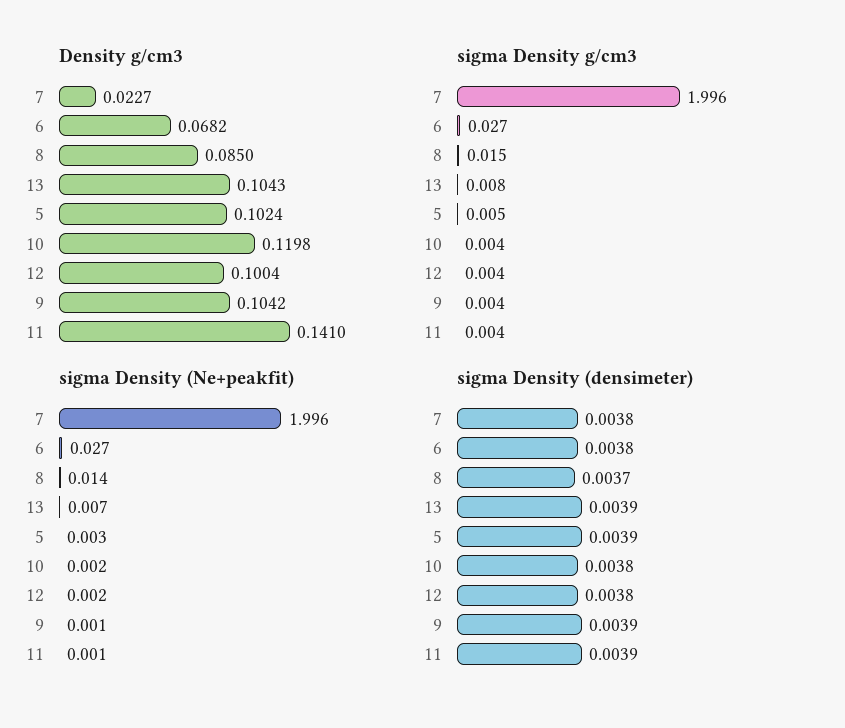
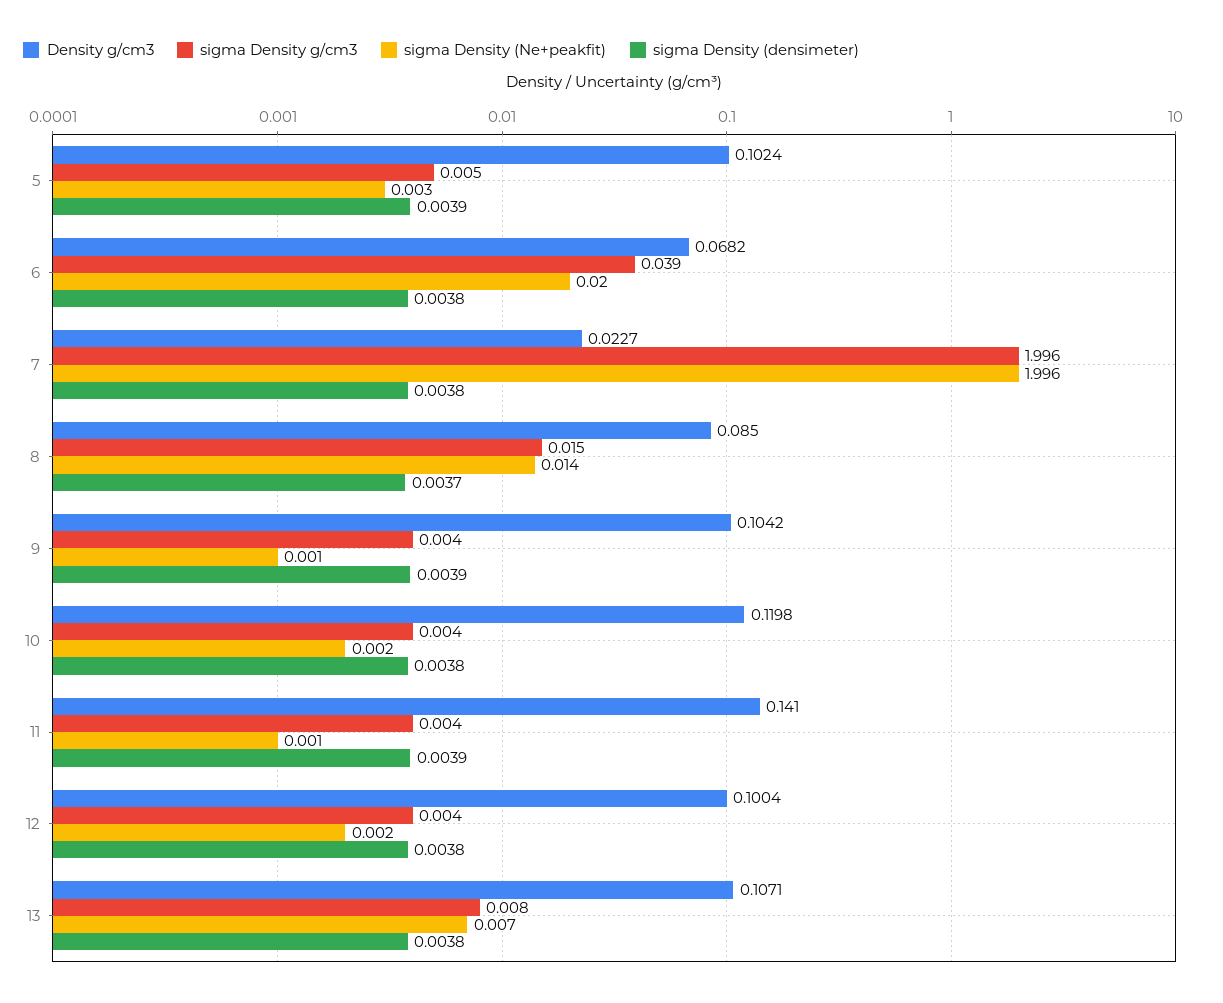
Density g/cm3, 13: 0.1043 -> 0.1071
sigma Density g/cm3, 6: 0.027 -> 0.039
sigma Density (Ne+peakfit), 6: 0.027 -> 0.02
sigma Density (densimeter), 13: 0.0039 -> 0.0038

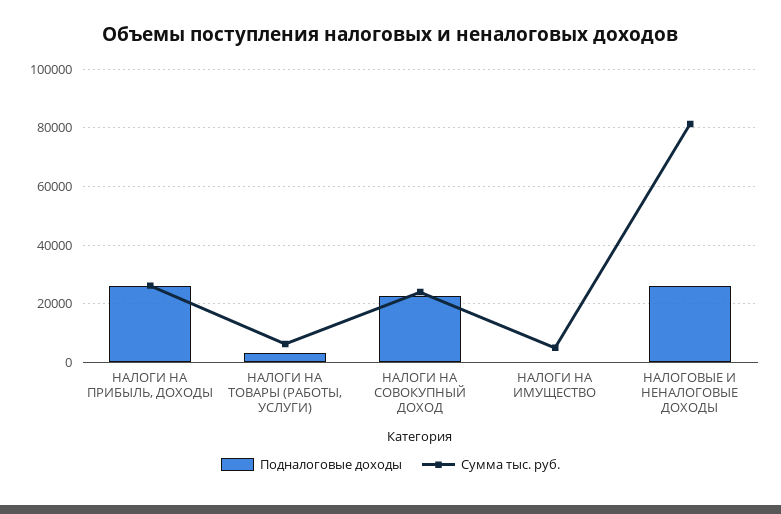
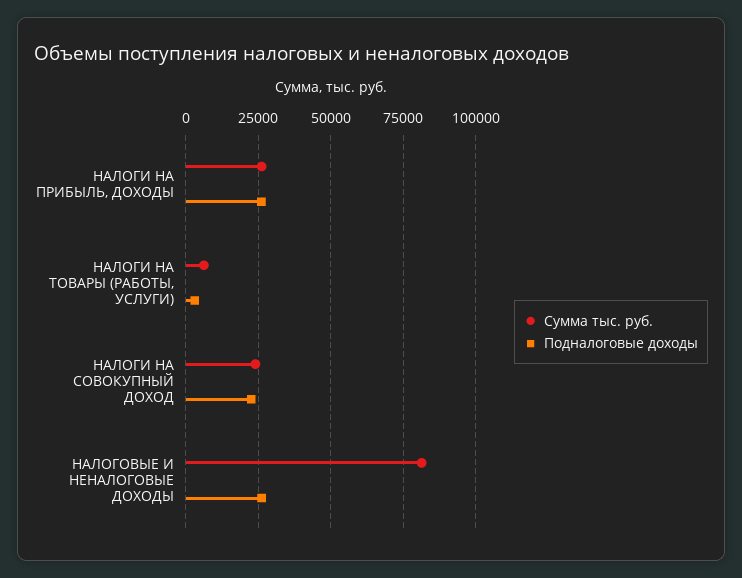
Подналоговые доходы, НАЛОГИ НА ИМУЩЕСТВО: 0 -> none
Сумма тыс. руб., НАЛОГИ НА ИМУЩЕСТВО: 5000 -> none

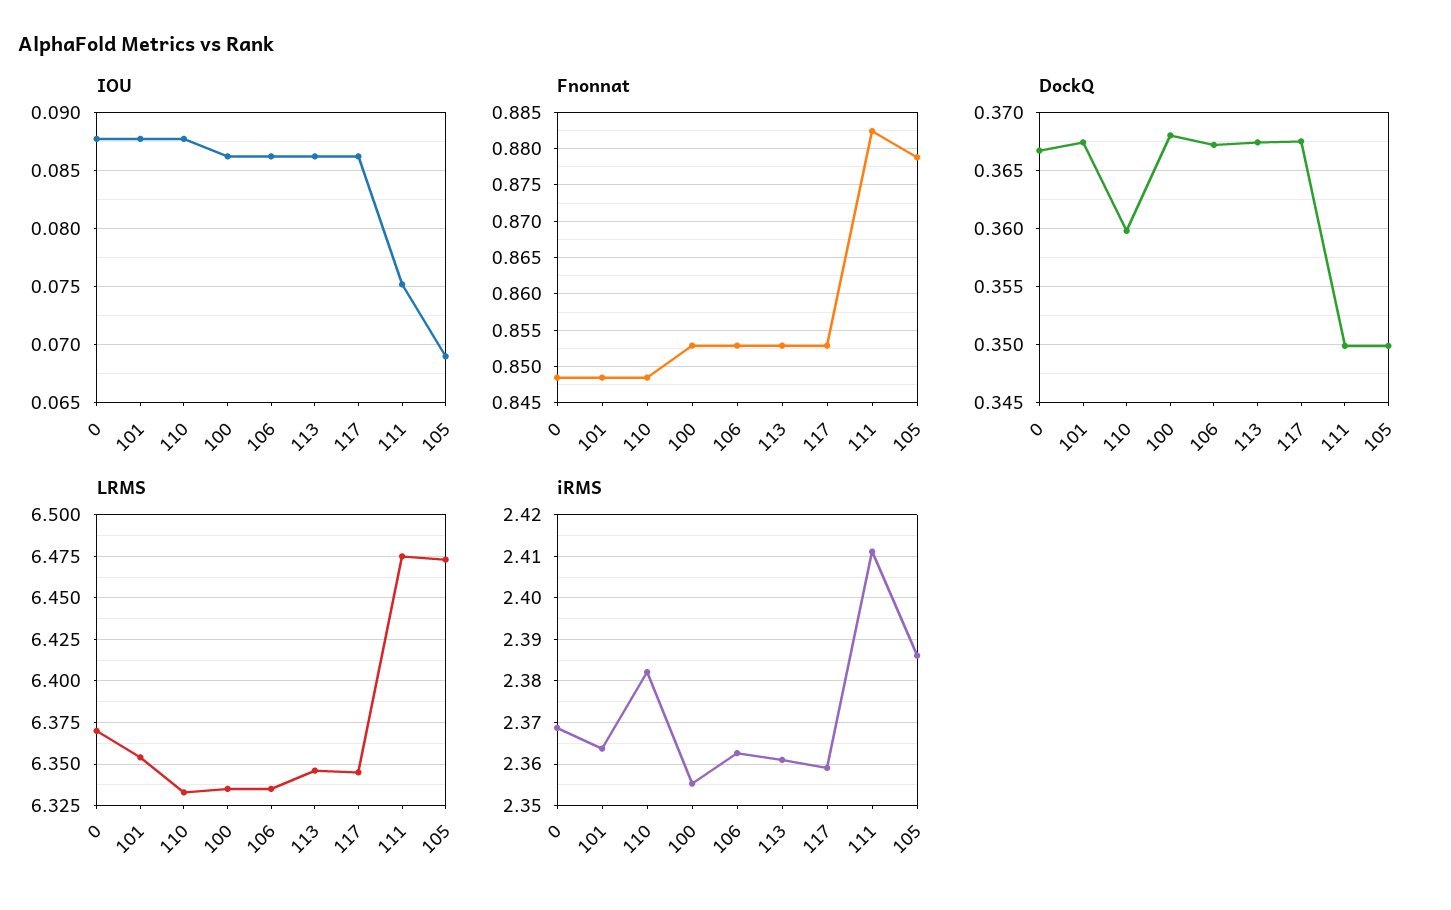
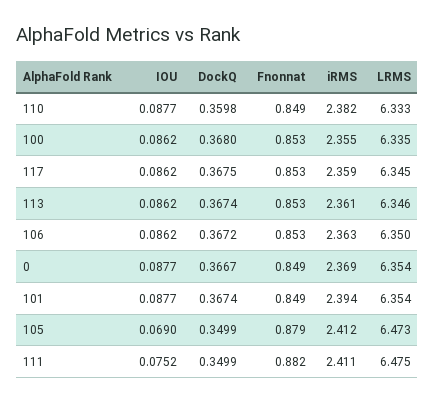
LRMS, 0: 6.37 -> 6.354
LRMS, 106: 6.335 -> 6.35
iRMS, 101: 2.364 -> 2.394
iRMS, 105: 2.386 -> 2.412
──────
ACTIVITY >>
The required output is each line above restated verbatim, with all images omitted.

FINISHED TASK >>
Density g/cm3, 13: 0.1043 -> 0.1071
sigma Density g/cm3, 6: 0.027 -> 0.039
sigma Density (Ne+peakfit), 6: 0.027 -> 0.02
sigma Density (densimeter), 13: 0.0039 -> 0.0038

Подналоговые доходы, НАЛОГИ НА ИМУЩЕСТВО: 0 -> none
Сумма тыс. руб., НАЛОГИ НА ИМУЩЕСТВО: 5000 -> none

LRMS, 0: 6.37 -> 6.354
LRMS, 106: 6.335 -> 6.35
iRMS, 101: 2.364 -> 2.394
iRMS, 105: 2.386 -> 2.412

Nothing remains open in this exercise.